WILMINGTON — It’s not every day a person has to drive to Canada in the wee hours of the morning to get a new trash compactor. But Braden Dunham, the superintendent of Wilmington’s sanitation department and landfill, had to after the city’s current trash compactor broke down and the city needed a new one.
After their current one’s engine quit working around two weeks ago, Dunham researched both the web and through contacts to find a new one. Dunham described the machine as a vital part of the landfill.
“It is the life-blood for this place,” said Dunham, “it would be like if the water main broke.”

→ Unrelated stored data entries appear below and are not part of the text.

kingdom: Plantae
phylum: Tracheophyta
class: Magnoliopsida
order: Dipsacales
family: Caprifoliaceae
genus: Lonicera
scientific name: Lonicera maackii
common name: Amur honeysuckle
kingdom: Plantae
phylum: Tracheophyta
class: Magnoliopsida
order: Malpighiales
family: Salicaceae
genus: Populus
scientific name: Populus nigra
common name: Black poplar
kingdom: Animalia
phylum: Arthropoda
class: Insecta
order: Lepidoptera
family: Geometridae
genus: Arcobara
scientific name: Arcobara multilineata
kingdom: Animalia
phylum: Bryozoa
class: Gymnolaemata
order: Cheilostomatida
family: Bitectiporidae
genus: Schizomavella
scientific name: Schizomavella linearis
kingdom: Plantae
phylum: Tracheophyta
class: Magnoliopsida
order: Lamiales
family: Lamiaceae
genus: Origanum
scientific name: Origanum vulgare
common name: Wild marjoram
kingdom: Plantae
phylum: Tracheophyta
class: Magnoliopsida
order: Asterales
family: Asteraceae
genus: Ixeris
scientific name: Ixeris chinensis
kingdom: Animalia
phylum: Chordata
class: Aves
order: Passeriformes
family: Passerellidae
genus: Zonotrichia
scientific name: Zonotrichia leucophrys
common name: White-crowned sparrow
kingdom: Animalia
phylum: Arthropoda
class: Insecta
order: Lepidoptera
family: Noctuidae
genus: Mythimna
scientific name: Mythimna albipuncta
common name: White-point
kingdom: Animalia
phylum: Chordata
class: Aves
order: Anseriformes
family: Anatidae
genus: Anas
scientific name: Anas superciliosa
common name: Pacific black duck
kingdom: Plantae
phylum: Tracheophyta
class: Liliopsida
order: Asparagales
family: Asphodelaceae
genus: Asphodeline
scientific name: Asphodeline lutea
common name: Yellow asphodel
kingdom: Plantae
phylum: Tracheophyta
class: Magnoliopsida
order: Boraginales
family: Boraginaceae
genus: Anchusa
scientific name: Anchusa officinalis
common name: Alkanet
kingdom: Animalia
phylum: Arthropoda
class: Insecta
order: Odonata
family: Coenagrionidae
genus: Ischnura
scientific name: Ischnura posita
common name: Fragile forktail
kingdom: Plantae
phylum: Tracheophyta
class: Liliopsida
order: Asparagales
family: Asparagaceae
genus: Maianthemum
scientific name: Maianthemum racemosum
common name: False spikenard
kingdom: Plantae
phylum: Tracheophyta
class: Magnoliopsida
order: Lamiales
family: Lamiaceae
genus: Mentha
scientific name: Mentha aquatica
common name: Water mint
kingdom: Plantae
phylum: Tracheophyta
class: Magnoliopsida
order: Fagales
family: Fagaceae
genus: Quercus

A landfill trash compactor is a vehicle that functions to spread the waste evenly in layers over the landfill and to compact the waste reduce its volume and help stabilize the landfill. It does this by using its steel wheels to shred and press together waste. The higher a landfill’s compaction, the more trash can be stored. This also reduces landslides, cave-ins, and minimizes the risk of explosions of landfill gas.
Finding a replace was not an easy task, one reason is that Wilmington’s landfill being one of the few that’s municipally owned and that provides their own waste collecting service, others are placed around big cities that have machines readily available, according to Dunham. The other reason is that he was looking for a used one.
“It was like looking for a needle in a haystack. When an engine blows up in your antique car, you’re kind of searching for a needle in a haystack, the used market they’re not plentiful,” he said.
According to Dunham, a newer one would take up to four months to be delivered, the used one he found would take seven to ten days to deliver. A new one would also cost over $700,000 and said that since the future of Wilmington’s landfill is undetermined at this point.
“We don’t know if we’re going to expand, we don’t know if we’re going to cap it off and be done with it in about four years. So why invest $740,000 on a machine that’s only going to be here in four years?” said Dunham
Eventually, he came across one for sale in London, Ontario, Canada through a company called Marcel. The compactor they’re looking is a slightly bigger version of the one that broke down. The Bomag BC672RB-2 cost a fraction of the price at $150,000 and will allow them to compact more trash.
Dunham started his six-hour trek at 3:30 a.m. on Friday after the council approved, in a unanimous vote, a resolution presented at the Jan. 5 meeting to make the purchase. According to him, the only trouble he had was dealing with the cold and that his heater didn’t work as well. Dunham expressed his gratitude towards the council for approving this.
As for the older compactor, Dunham is looking at either selling it for scrap or possibly fixing it and having it as a backup.